Enunciado del ejercicio:
Transcriba sin alteración alguna las líneas que van desde la que contiene "specimen entry 9,53" hasta la que contiene "Recorded time: 7,19", ambas incluidas, y ninguna otra.

Datos a procesar:
========

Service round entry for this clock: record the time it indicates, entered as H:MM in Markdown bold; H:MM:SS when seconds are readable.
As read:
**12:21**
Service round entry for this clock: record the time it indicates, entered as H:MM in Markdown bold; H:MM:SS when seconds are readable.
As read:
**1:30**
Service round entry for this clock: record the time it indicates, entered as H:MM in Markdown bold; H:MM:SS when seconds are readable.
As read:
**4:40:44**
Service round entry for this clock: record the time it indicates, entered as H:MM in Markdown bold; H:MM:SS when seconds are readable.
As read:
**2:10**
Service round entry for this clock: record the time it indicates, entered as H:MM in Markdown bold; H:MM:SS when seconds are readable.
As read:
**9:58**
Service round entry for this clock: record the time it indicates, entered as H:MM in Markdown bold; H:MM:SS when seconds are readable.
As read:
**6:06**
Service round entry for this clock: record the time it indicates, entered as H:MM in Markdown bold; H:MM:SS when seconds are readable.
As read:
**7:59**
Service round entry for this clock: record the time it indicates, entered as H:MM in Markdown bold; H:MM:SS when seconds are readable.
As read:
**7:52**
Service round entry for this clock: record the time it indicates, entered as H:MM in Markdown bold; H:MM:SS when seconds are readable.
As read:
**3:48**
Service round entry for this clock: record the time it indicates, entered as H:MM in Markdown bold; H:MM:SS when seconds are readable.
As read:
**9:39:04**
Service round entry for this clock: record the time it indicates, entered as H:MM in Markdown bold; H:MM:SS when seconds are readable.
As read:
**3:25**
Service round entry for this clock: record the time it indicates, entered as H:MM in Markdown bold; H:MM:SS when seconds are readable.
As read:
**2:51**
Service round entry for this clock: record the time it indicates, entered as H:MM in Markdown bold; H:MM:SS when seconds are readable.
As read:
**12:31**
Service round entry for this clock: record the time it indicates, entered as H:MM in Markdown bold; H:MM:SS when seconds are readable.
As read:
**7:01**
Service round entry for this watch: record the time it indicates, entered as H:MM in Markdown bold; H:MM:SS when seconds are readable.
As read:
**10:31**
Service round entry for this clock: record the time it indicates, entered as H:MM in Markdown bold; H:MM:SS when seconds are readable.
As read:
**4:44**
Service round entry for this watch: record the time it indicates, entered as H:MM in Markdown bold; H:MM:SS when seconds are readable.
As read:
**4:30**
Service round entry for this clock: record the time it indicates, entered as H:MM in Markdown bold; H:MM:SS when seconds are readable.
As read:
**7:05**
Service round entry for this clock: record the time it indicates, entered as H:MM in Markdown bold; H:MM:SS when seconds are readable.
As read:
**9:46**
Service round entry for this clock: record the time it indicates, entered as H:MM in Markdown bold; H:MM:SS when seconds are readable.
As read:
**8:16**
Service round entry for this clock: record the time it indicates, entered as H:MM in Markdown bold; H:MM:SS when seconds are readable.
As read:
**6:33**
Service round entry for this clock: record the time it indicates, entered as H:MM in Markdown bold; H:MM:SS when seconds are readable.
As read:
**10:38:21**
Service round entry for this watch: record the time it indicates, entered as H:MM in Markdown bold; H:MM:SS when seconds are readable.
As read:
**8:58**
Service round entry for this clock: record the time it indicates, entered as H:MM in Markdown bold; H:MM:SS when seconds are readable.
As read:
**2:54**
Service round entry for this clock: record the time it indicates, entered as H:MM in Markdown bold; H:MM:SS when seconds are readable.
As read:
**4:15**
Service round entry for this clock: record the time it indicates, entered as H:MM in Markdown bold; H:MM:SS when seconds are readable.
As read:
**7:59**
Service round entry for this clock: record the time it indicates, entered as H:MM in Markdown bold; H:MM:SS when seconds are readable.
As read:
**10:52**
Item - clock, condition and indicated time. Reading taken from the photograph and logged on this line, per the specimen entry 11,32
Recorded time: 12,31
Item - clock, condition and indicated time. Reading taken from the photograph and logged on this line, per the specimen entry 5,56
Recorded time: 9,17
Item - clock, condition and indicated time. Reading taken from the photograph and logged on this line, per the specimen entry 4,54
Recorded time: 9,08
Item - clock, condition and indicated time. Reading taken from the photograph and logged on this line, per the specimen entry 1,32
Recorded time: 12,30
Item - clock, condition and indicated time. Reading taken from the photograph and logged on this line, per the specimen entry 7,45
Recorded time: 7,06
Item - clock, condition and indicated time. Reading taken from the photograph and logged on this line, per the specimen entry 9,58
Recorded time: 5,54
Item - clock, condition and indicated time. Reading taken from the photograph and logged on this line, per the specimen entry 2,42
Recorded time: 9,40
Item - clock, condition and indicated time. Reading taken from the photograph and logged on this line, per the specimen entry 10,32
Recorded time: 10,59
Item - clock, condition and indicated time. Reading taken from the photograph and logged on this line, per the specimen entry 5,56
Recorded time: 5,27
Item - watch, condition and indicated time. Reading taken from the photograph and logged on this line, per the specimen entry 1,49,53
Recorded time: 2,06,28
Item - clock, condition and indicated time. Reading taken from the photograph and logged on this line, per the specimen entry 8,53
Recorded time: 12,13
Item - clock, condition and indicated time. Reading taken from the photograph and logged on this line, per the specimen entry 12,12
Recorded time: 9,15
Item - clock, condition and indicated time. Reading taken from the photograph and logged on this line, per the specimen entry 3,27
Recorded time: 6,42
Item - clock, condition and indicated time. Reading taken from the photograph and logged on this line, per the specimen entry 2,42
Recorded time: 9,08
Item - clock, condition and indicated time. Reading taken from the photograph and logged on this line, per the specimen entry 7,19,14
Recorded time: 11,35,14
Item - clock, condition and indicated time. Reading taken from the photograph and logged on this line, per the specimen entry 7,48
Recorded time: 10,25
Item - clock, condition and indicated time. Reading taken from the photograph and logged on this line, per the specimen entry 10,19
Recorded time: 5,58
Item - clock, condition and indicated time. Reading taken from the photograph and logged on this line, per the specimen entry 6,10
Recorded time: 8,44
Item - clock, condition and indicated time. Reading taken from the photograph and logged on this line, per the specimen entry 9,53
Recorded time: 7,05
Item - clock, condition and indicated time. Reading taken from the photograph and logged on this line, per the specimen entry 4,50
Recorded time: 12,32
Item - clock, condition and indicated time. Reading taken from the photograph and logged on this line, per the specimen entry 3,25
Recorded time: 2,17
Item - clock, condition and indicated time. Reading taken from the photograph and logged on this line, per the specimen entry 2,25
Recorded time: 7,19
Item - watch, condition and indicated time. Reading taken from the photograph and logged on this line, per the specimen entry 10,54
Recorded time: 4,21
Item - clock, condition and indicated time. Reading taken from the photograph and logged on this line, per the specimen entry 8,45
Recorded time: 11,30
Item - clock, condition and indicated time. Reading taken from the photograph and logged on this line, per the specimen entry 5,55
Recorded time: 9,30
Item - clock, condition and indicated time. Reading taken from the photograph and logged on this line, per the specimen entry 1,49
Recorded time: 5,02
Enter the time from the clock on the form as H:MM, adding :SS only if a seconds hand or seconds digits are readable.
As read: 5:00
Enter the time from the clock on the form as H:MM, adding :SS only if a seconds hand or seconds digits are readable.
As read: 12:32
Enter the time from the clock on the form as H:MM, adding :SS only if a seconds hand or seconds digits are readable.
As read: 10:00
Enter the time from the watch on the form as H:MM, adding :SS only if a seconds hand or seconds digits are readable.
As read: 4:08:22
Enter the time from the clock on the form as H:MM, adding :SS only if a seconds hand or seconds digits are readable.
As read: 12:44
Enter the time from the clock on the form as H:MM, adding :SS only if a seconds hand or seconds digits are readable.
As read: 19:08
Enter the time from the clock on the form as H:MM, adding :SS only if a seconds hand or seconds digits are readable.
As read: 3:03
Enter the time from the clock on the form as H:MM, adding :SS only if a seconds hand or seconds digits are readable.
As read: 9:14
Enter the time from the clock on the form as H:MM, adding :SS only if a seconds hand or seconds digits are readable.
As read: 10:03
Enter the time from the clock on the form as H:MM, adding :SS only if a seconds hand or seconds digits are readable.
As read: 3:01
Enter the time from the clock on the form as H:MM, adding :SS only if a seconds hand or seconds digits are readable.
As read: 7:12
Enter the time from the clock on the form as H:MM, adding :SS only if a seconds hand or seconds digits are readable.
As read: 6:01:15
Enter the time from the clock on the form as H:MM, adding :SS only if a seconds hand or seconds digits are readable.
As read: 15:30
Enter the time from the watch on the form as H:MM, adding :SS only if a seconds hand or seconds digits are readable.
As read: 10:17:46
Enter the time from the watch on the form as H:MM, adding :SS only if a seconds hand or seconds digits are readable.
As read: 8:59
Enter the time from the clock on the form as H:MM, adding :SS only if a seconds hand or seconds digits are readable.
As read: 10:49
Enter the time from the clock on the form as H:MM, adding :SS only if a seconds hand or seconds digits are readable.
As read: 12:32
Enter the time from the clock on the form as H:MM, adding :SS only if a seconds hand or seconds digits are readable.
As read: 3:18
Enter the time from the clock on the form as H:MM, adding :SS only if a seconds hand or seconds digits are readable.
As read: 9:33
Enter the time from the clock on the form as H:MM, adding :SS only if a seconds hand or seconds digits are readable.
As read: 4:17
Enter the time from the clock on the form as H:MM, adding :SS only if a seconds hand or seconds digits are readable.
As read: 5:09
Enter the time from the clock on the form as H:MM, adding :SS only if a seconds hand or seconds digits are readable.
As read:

========

Ejercicio resuelto:
Item - clock, condition and indicated time. Reading taken from the photograph and logged on this line, per the specimen entry 9,53
Recorded time: 7,05
Item - clock, condition and indicated time. Reading taken from the photograph and logged on this line, per the specimen entry 4,50
Recorded time: 12,32
Item - clock, condition and indicated time. Reading taken from the photograph and logged on this line, per the specimen entry 3,25
Recorded time: 2,17
Item - clock, condition and indicated time. Reading taken from the photograph and logged on this line, per the specimen entry 2,25
Recorded time: 7,19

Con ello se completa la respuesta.